Besides finding joy in creating, it occurred to me that I’ve also learned an important lesson in letting go of perfection.
Are you a perfectionist like me? A perfectionist is someone who feels the need to make things absolutely perfect before he/she can be satisfied. That doesn’t mean that he/she is by any means perfect him/herself, a common misconception. What it really is, is a catch-22 – nothing and nobody is perfect! A perfectionist gets caught in a vicious loop of trying to get things exactly right, and never, ever being satisfied with the results. This is simply because the things he/she is trying to perfect cannot possibly be perfected.
As any good perfectionist would, I couldn’t be satisfied until the thing I was creating – whether it be a cake I was baking, a painting I was working on, or even improving something about myself – was perfect.
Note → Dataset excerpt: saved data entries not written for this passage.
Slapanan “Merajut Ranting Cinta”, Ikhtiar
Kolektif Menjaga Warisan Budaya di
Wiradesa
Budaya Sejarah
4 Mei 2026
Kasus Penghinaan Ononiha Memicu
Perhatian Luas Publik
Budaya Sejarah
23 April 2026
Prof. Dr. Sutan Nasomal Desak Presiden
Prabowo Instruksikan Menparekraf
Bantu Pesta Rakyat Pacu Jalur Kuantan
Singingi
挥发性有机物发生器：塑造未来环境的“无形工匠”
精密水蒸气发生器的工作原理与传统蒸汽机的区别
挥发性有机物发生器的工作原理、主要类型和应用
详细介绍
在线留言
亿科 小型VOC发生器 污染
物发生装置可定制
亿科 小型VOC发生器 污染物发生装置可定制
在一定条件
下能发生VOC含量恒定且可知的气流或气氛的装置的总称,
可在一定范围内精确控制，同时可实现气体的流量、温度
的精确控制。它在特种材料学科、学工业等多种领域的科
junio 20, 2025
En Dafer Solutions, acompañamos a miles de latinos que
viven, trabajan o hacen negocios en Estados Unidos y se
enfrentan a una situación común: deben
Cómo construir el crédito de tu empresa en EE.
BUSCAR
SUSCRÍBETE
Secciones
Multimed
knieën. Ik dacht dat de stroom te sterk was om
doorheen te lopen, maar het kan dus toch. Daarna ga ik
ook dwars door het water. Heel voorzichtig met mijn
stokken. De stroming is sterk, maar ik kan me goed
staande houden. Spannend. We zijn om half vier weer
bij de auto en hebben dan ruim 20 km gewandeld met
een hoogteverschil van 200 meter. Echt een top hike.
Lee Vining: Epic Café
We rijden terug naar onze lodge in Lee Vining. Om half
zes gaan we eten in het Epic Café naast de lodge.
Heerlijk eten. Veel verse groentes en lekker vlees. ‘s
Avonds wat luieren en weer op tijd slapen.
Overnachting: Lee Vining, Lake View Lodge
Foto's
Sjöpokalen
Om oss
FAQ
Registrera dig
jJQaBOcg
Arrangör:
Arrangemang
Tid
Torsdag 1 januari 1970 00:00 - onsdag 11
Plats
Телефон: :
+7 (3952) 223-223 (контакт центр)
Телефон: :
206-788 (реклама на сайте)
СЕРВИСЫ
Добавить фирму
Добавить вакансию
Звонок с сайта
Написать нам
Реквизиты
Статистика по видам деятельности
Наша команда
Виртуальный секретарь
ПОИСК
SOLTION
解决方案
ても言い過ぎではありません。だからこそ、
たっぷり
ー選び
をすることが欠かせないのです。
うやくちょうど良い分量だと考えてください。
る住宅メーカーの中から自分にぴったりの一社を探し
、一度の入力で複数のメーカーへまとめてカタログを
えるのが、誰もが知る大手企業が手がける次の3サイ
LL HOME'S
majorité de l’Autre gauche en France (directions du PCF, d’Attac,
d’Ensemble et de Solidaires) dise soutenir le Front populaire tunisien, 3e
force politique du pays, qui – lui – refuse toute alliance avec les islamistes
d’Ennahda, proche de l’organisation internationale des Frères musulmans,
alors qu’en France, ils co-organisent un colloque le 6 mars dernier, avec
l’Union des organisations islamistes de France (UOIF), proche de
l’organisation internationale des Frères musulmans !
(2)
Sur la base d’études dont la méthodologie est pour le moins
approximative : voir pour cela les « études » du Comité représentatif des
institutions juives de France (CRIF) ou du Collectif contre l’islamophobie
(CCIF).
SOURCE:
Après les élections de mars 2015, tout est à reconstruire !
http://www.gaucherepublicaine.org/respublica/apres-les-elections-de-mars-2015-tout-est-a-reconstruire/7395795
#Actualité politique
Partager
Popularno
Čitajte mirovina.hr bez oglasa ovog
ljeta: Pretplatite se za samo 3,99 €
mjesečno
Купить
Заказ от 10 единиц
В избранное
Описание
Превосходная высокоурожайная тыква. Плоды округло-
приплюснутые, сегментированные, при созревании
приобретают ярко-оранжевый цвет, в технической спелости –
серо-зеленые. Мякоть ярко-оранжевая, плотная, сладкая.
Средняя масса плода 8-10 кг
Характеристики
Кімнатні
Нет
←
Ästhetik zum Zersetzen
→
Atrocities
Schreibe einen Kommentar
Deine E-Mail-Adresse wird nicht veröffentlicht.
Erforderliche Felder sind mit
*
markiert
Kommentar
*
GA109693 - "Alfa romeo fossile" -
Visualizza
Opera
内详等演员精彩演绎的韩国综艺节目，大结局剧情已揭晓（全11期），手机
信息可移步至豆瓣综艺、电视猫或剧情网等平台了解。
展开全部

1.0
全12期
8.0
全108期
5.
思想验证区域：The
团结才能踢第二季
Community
Now again, nothing is or can be absolutely perfect, so I was always very dissatisfied with my work.
One day I was meditating on this frustrating concept, and came to realize that I was really becoming my worst enemy. Who cares if something isn’t perfect? So what if the end result has a smudge, or a little burnt part, or a simple, small flaw? Isn’t that what makes it unique? Isn’t that what would make it likable? Isn’t that what would make it perfect?
Then I pondered on this thought even longer and I came to realize that the joy of creating something doesn’t come from the end product. No, the joy of creating something in actuality comes from the process of creating.
So let’s sit on that thought for a moment. Once you have a finished project, you certainly do feel satisfaction. But I had just realized that the actual joy was found during the process of creating it: Coming up with the idea, putting a plan together, gathering all the tools, then actually doing the work. And let’s not forget the over-arching concept of learning and improving upon a new skill.
Since having this epiphany, I’ve been super conscious about the creative process. While I’m working on a new painting, I consciously think about what each moment is all about. I enjoy the sketching. I enjoy the process of dipping my paintbrush into the paint and dabbing it onto the canvas. I love putting a thought I have about something into something tangible.
And once I’m done, I typically end up with something that I actually really like. I think having this insight has made me happier with the finished results from my multitude of creative projects. In fact, I even got over the imperfections enough to start hanging my paintings up on my walls!
I don’t claim to be a great artist – I never have – but now that I have a different perspective I certainly am not going to be apologetic about the paintings I create. Truly, I don’t really notice little flaws which probably are there. But who has time for that anyway?
What are you working on where you might benefit from relishing in the process of its creation?